◆ GOAL OF THE EXERCISE: Restate each entry below exactly; pictures stay out of the copy.

*** Opening DATA TO PROCESS ***

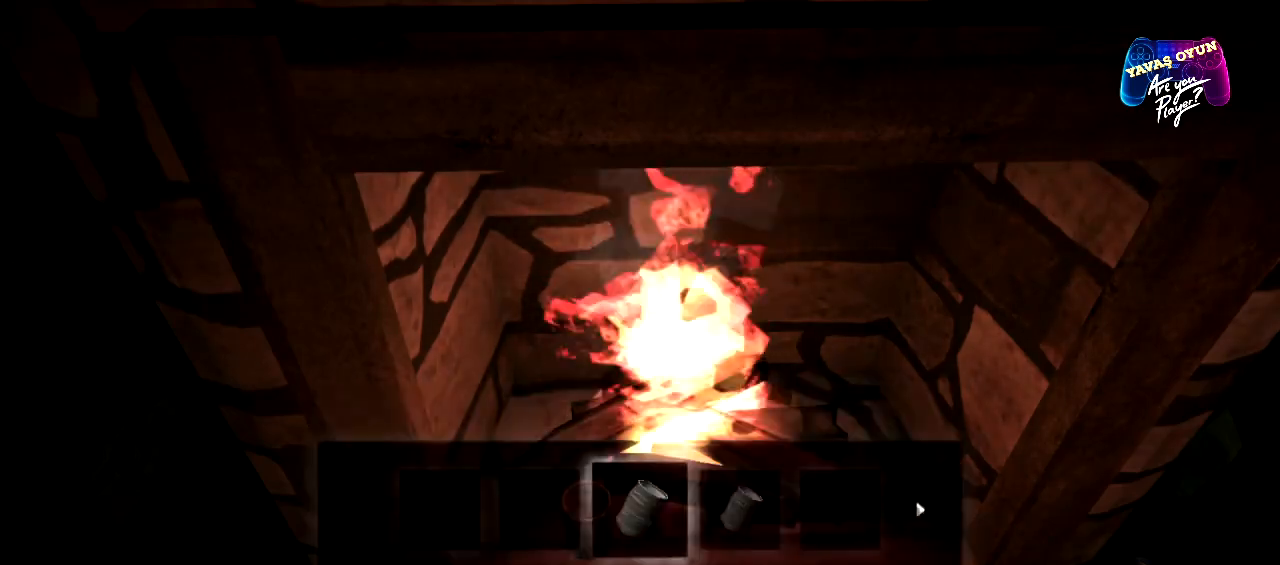
{"buttons": [], "left_stick": "center", "right_stick": "center", "events": [[33, "A", "up"]]}
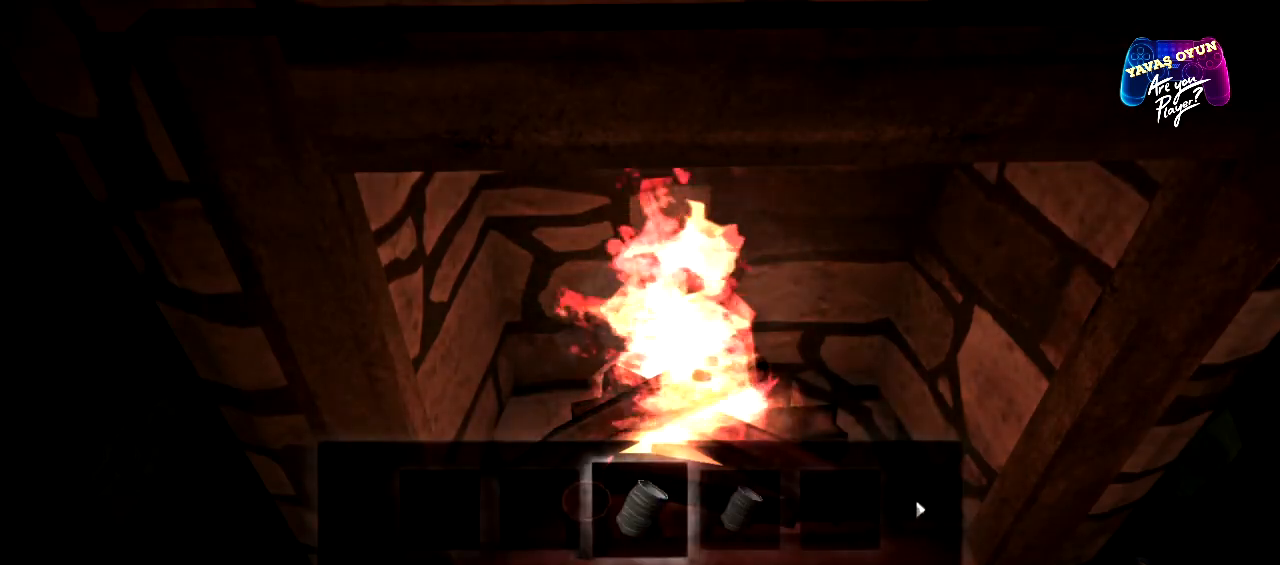
{"buttons": [], "left_stick": "center", "right_stick": "center", "events": [[233, "B", "down"], [350, "B", "up"]]}
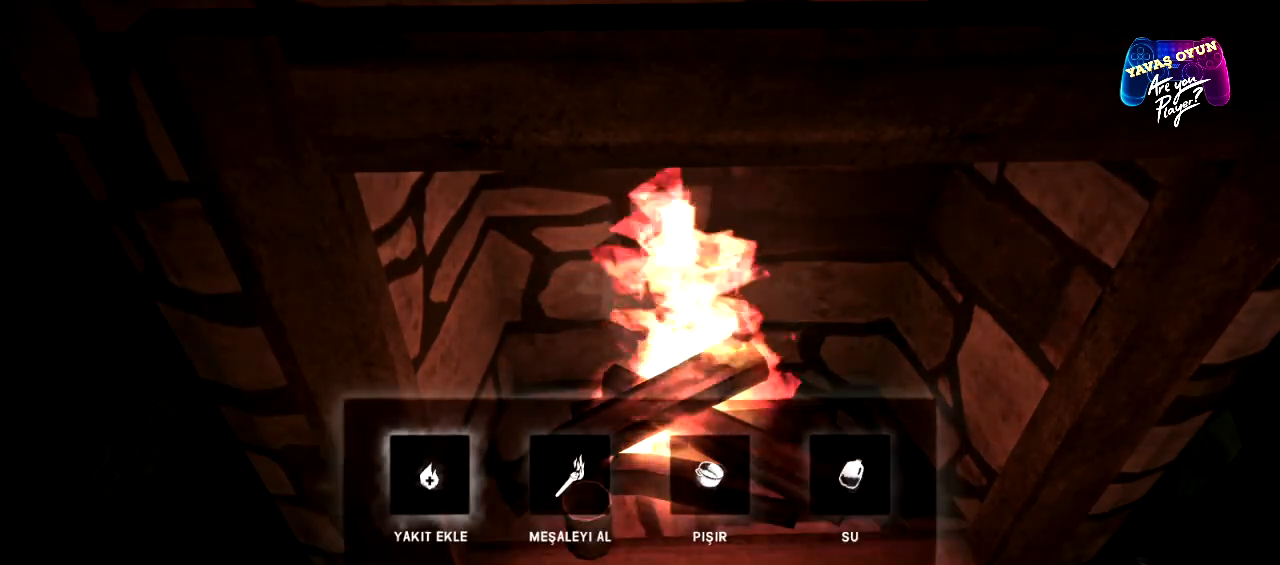
{"buttons": [], "left_stick": "center", "right_stick": "center", "events": [[133, "B", "down"], [267, "B", "up"]]}
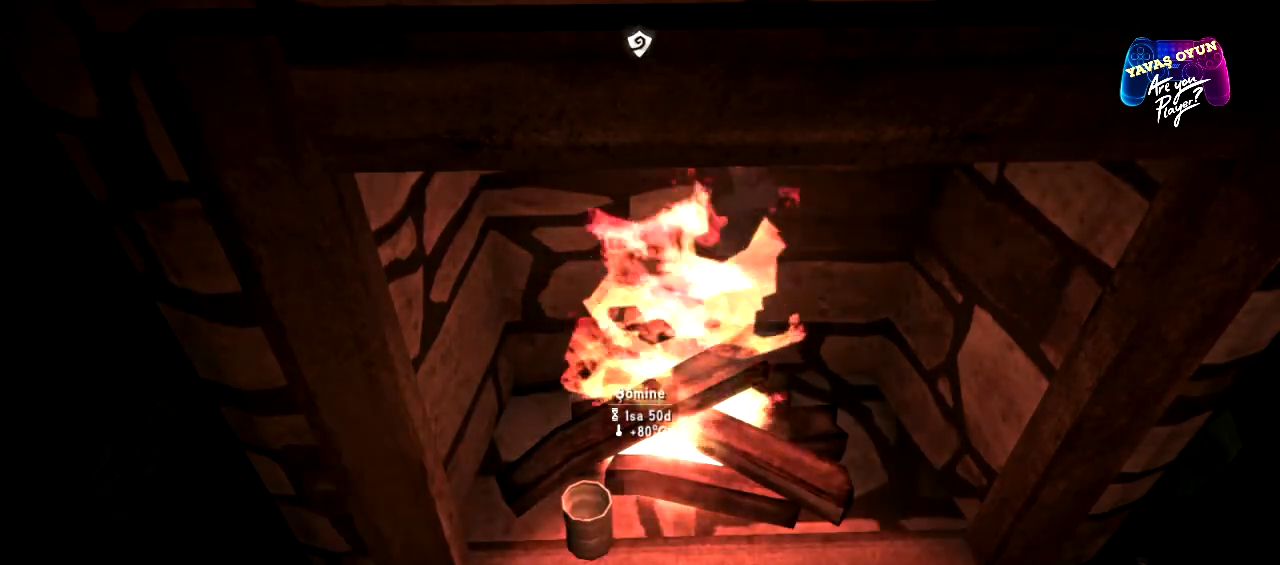
{"buttons": [], "left_stick": "center", "right_stick": "center", "events": []}
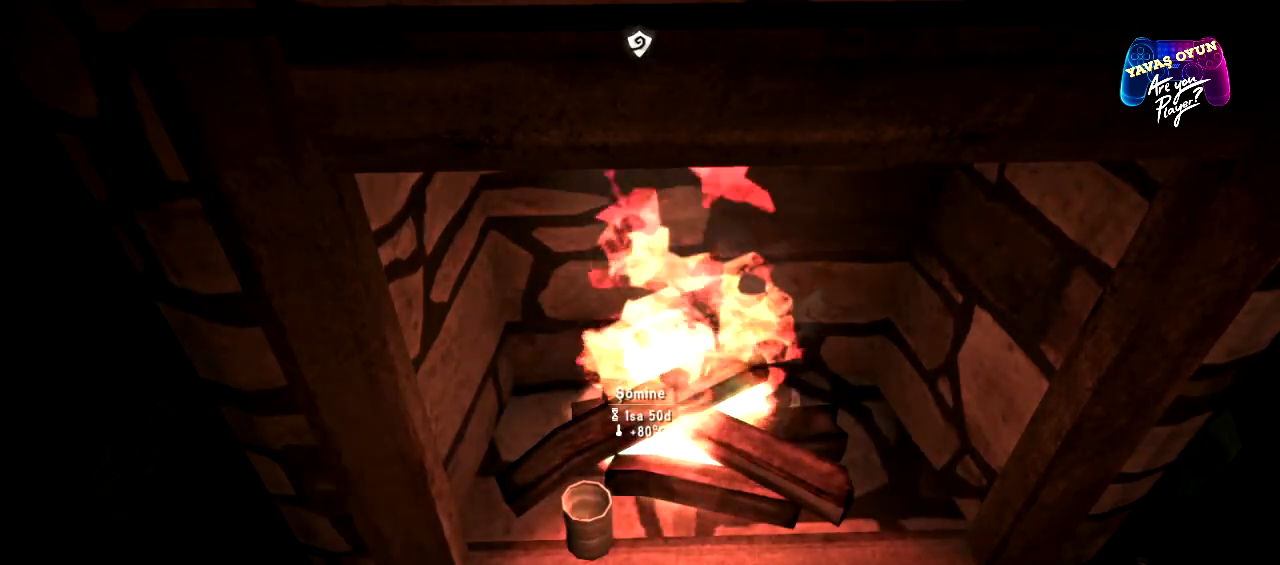
{"buttons": [], "left_stick": "center", "right_stick": "center", "events": []}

*** Closing DATA TO PROCESS ***

◆ YOUR RESPONSE:
{"buttons": [], "left_stick": "center", "right_stick": "center", "events": [[33, "A", "up"]]}
{"buttons": [], "left_stick": "center", "right_stick": "center", "events": [[233, "B", "down"], [350, "B", "up"]]}
{"buttons": [], "left_stick": "center", "right_stick": "center", "events": [[133, "B", "down"], [267, "B", "up"]]}
{"buttons": [], "left_stick": "center", "right_stick": "center", "events": []}
{"buttons": [], "left_stick": "center", "right_stick": "center", "events": []}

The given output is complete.